[Provided data]:

-- -- --

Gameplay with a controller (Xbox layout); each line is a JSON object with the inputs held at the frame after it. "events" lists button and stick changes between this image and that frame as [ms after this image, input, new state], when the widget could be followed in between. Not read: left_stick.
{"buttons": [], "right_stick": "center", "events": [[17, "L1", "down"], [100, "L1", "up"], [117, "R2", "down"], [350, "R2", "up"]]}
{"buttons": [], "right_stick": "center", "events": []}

-- -- --

[What needs to be done]: When you reach the end of the data above, set it all down again unchanged.

[Response for this exercise]:
Gameplay with a controller (Xbox layout); each line is a JSON object with the inputs held at the frame after it. "events" lists button and stick changes between this image and that frame as [ms after this image, input, new state], when the widget could be followed in between. Not read: left_stick.
{"buttons": [], "right_stick": "center", "events": [[17, "L1", "down"], [100, "L1", "up"], [117, "R2", "down"], [350, "R2", "up"]]}
{"buttons": [], "right_stick": "center", "events": []}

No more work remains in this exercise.